Armed with a honking 10kg free range Otway Pork Christmas Ham (OK, not Queensland, but here, in Victoria, the absolute pinnacle of pork) the inspiration came swiftly. A baked ham is not typically something we’d have at a Queensland Christmas lunch, to be honest, but all through writing the recipe, creating the glaze and baking the ham, I was taken back to my sub-tropical roots, to cool and still mornings that crescendo into days that amp up further with rising humidity before evolving into late afternoon thunderstorms, more welcome friend than foe (unless there’s hail, then all bets are off. Queensland hail is terrifying. There are facial scrubs more brutal than Victoria’s hail).

Your Queensland baked ham will not look like this Otway Pork beauty, especially if you apply the pineapple ring encirclement strategy. It will not be beautiful. Photo: Otway Pork.

I only used Queensland ingredients or companies wherever possible. Don’t be tempted to flirt with anything other than Bundaberg rum or Bundaberg Ginger Beer as this dish is as much about Queensland as it is about Christmas. Queenslanders are straight up and honest. We keep it simple, we keep it local, and we look out for each other. And for me, the more of Queensland I could conjure into this ham, the closer I could be to actually being there. And the closer I could be to my family.

So this is for them: a honking bit of mah with Queensland all over it.


These have been written to work with 1kg of ham, so multiply accordingly.

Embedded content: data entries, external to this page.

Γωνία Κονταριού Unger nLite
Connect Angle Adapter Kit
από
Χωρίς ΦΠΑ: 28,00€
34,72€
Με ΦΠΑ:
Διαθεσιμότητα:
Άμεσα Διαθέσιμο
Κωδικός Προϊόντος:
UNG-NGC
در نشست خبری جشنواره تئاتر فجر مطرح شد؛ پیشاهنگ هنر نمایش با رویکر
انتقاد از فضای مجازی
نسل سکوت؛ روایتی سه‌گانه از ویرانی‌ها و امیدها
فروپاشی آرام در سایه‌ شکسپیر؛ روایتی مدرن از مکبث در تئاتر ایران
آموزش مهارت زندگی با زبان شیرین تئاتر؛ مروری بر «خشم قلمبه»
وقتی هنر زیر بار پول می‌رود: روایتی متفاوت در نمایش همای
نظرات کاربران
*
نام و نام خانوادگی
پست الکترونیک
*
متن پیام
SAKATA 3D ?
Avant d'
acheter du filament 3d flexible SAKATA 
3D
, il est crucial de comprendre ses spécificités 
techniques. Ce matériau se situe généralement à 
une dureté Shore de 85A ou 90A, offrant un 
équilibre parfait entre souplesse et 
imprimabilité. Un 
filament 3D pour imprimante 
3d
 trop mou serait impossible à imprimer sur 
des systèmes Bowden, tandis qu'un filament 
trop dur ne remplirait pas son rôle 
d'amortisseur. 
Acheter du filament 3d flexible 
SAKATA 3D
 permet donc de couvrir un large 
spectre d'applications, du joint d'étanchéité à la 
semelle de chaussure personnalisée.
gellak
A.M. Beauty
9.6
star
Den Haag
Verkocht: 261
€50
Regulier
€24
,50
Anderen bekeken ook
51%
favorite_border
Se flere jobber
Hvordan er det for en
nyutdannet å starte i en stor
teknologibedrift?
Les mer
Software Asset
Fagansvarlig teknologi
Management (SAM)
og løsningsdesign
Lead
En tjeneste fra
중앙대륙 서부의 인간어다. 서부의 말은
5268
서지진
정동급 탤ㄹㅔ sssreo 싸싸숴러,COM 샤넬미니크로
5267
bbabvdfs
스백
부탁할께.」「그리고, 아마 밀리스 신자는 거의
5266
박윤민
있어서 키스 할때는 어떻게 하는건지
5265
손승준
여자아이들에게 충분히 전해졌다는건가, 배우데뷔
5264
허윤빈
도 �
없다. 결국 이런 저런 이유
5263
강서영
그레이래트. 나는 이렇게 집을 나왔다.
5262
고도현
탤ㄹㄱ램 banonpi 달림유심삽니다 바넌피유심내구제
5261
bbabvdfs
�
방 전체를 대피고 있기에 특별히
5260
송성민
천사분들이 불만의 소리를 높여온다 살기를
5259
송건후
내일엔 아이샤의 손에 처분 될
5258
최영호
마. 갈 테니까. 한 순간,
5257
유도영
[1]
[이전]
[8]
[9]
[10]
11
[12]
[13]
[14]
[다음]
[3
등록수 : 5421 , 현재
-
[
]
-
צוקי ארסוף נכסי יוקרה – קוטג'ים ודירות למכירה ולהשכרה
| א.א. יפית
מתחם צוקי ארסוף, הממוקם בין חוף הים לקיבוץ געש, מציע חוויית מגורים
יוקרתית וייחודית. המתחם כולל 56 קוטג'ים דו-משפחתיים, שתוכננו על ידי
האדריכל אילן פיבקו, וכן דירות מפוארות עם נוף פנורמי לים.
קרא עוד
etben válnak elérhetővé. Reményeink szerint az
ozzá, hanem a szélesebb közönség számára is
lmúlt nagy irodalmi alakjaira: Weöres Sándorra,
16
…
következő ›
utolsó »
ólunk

50ml Bundaberg Ginger Beer (do NOT muck around with anything not from Queensland)

50ml fresh pineapple juice

10 tbsp of Golden Syrup

2 tbsp of Demerara sugar 

1 tbsp of minced ginger

25ml of rum (Bundaberg. You know why).


Into a small saucepan add the golden syrup, Demarara sugar, rum, pineapple juice and ginger beer. Over a low heat allow it to the come slowly to the boil. Reduce the heat further and let simmer until it solidifies, keeping an eye on it at all times and stirring often to ensure it doesn’t burn.

Once in achieves a syrup-like consistency, allow to cool. Not getting the syrup-like consistency? Add more syrup. Remove the skin from your ham and score it in a criss-cross pattern. Slice your fresh ginger into thin sticks as long as possible. Using a metal skewer or knife, puncture the ham to a depth to accommodate a ginger shoot and repeat at each scored intersection similar to what you would do with the more traditional cloves. Leave a little glaze for later. 

Pour the cooled glaze over the ham and rub all over until the meat is fully covered. Insert the ginger sticks into each hole leaving a small bit to show above the meat.

If you want to go extra Queensland, grab some Golden Circle sliced pineapple rings and encircle your porcine goodness with their golden halos. You may need to use a toothpick to holden them into place so remember to remove them before you serve up. If you use toothpicks, remember to soak them in water for a few hours first so that they don’t, you know, combust.

Heat your oven to 160 degrees Celsius and put your glazed ham into a baking tray and into thee oven, allowing around 20-30 minutes per 500g to cook (if you’re cooking a 10kg monster, you’re looking at about four hours cooking time, so make sure you’re up early if you’re planning a lunch).

Every 30 minutes, quickly add a little more of your saved glaze to pour over the ham to keep adding the Queensland goodness and make sure to use the run-off glaze in your pan, too.